# Exercise instructions:
Please return the data word for word and leave out any picture it contains.

# Exercise materials:
• • • • •
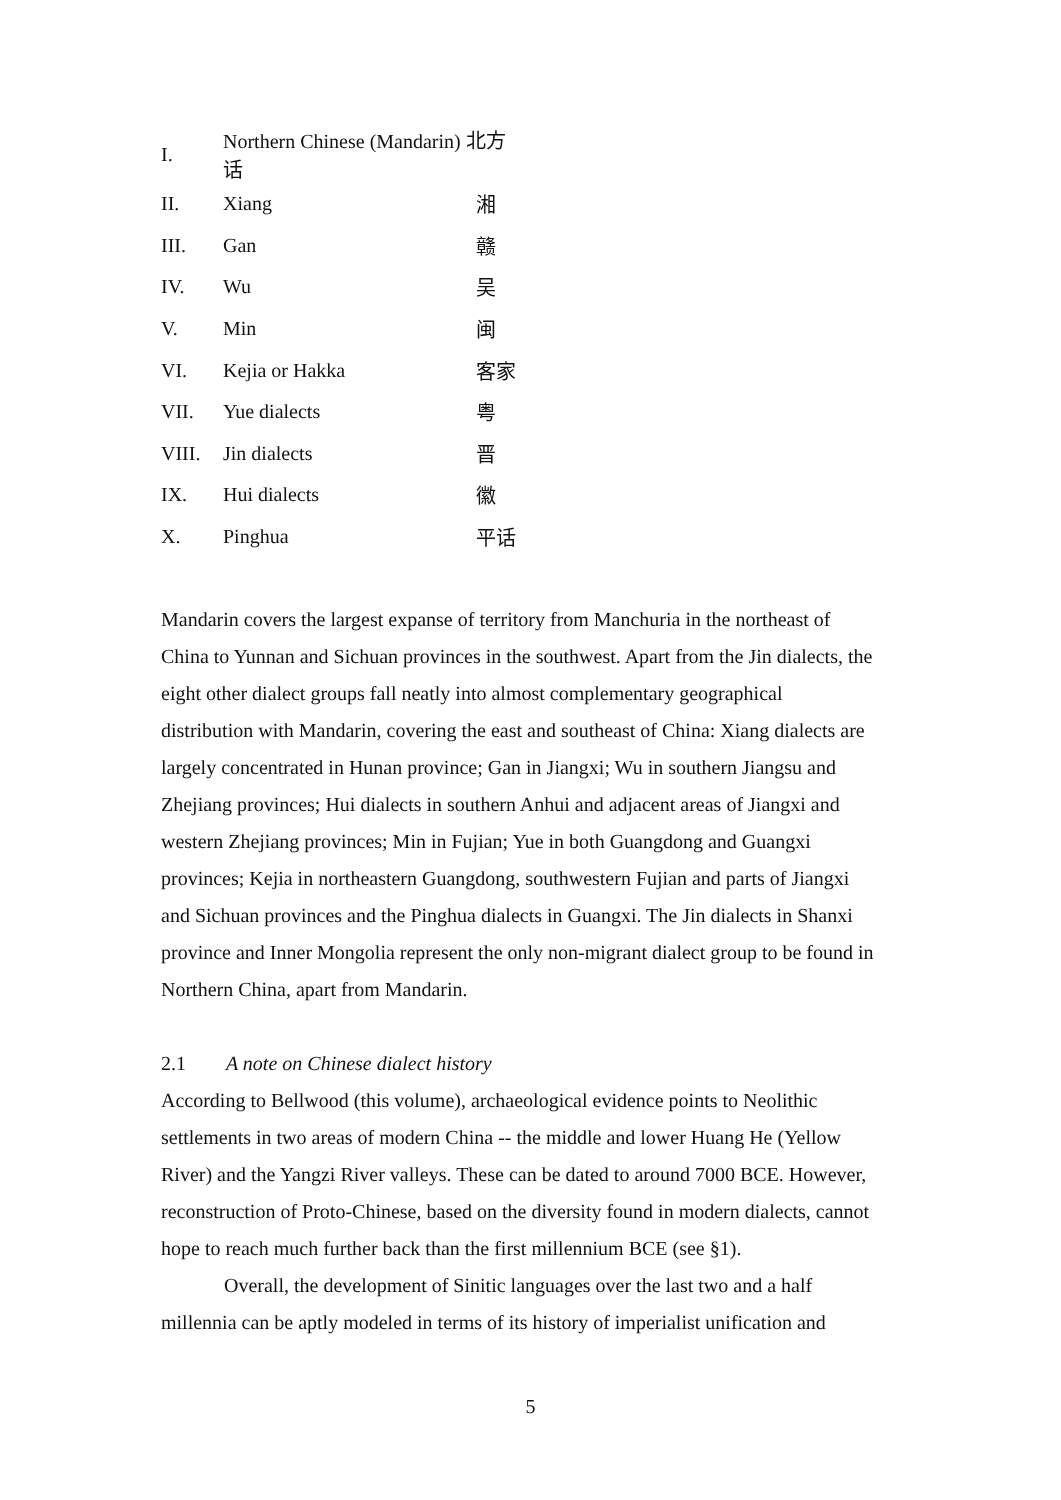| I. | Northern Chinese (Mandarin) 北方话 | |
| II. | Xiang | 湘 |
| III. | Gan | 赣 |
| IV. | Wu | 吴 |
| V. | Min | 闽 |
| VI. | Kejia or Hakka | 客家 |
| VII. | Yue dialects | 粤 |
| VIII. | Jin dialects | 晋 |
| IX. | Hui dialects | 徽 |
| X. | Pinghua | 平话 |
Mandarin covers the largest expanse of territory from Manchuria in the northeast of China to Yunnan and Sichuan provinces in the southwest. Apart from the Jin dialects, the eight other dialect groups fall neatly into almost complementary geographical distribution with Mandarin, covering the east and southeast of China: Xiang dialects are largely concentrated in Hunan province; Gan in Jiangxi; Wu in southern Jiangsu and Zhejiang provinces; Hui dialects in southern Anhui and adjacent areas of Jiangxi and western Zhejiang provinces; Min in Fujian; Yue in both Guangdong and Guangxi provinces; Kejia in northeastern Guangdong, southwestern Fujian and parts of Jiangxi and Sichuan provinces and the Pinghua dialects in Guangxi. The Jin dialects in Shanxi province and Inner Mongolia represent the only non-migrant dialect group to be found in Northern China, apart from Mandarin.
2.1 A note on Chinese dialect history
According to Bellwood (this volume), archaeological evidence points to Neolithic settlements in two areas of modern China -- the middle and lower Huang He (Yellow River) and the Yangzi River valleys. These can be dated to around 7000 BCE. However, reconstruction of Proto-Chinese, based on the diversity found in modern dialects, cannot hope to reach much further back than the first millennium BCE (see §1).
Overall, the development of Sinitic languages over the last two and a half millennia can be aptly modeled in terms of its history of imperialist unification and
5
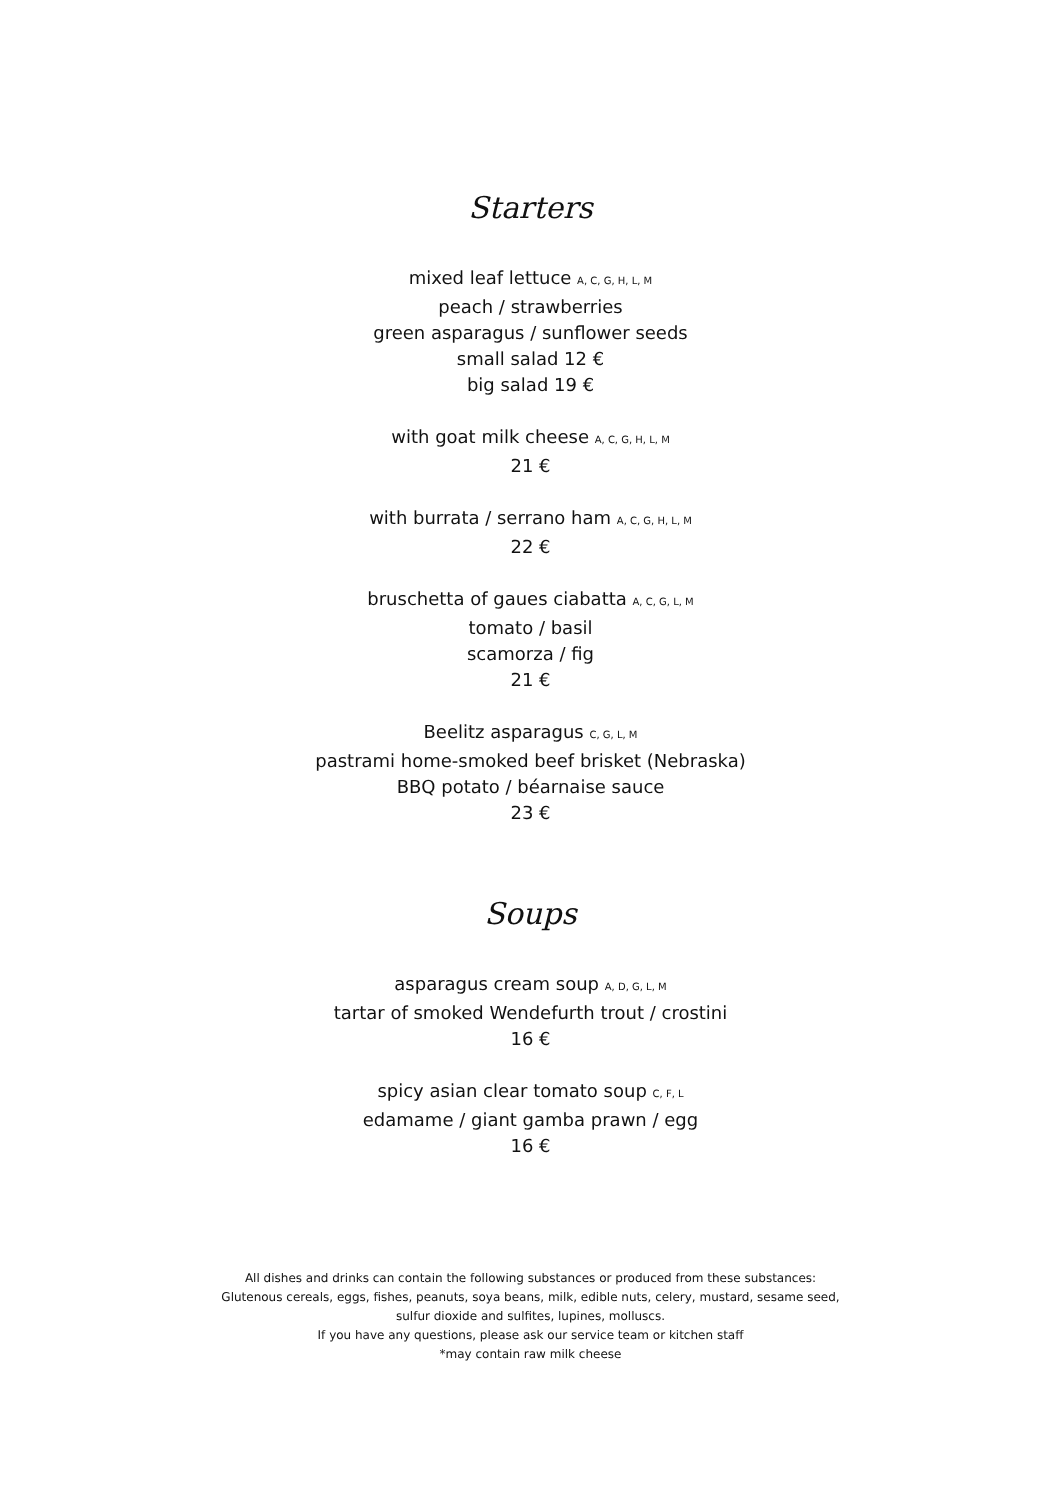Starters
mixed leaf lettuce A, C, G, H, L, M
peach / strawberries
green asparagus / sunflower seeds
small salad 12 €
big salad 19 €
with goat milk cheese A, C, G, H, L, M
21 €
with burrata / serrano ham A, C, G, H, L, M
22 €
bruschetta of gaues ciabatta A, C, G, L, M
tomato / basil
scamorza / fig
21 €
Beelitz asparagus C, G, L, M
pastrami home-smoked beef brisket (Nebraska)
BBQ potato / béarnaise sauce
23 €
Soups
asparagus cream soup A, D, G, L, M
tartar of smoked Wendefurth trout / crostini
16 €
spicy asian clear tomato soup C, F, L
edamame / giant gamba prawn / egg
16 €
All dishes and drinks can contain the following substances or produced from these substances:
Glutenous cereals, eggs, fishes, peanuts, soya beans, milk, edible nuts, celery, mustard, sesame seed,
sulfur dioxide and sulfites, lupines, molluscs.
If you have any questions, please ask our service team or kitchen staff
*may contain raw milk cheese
• • • • •
# Solution to this exercise:
| I. | Northern Chinese (Mandarin) 北方话 | |
| II. | Xiang | 湘 |
| III. | Gan | 赣 |
| IV. | Wu | 吴 |
| V. | Min | 闽 |
| VI. | Kejia or Hakka | 客家 |
| VII. | Yue dialects | 粤 |
| VIII. | Jin dialects | 晋 |
| IX. | Hui dialects | 徽 |
| X. | Pinghua | 平话 |
Mandarin covers the largest expanse of territory from Manchuria in the northeast of China to Yunnan and Sichuan provinces in the southwest. Apart from the Jin dialects, the eight other dialect groups fall neatly into almost complementary geographical distribution with Mandarin, covering the east and southeast of China: Xiang dialects are largely concentrated in Hunan province; Gan in Jiangxi; Wu in southern Jiangsu and Zhejiang provinces; Hui dialects in southern Anhui and adjacent areas of Jiangxi and western Zhejiang provinces; Min in Fujian; Yue in both Guangdong and Guangxi provinces; Kejia in northeastern Guangdong, southwestern Fujian and parts of Jiangxi and Sichuan provinces and the Pinghua dialects in Guangxi. The Jin dialects in Shanxi province and Inner Mongolia represent the only non-migrant dialect group to be found in Northern China, apart from Mandarin.
2.1 A note on Chinese dialect history
According to Bellwood (this volume), archaeological evidence points to Neolithic settlements in two areas of modern China -- the middle and lower Huang He (Yellow River) and the Yangzi River valleys. These can be dated to around 7000 BCE. However, reconstruction of Proto-Chinese, based on the diversity found in modern dialects, cannot hope to reach much further back than the first millennium BCE (see §1).
Overall, the development of Sinitic languages over the last two and a half millennia can be aptly modeled in terms of its history of imperialist unification and
5
Starters
mixed leaf lettuce A, C, G, H, L, M
peach / strawberries
green asparagus / sunflower seeds
small salad 12 €
big salad 19 €
with goat milk cheese A, C, G, H, L, M
21 €
with burrata / serrano ham A, C, G, H, L, M
22 €
bruschetta of gaues ciabatta A, C, G, L, M
tomato / basil
scamorza / fig
21 €
Beelitz asparagus C, G, L, M
pastrami home-smoked beef brisket (Nebraska)
BBQ potato / béarnaise sauce
23 €
Soups
asparagus cream soup A, D, G, L, M
tartar of smoked Wendefurth trout / crostini
16 €
spicy asian clear tomato soup C, F, L
edamame / giant gamba prawn / egg
16 €
All dishes and drinks can contain the following substances or produced from these substances:
Glutenous cereals, eggs, fishes, peanuts, soya beans, milk, edible nuts, celery, mustard, sesame seed,
sulfur dioxide and sulfites, lupines, molluscs.
If you have any questions, please ask our service team or kitchen staff
*may contain raw milk cheese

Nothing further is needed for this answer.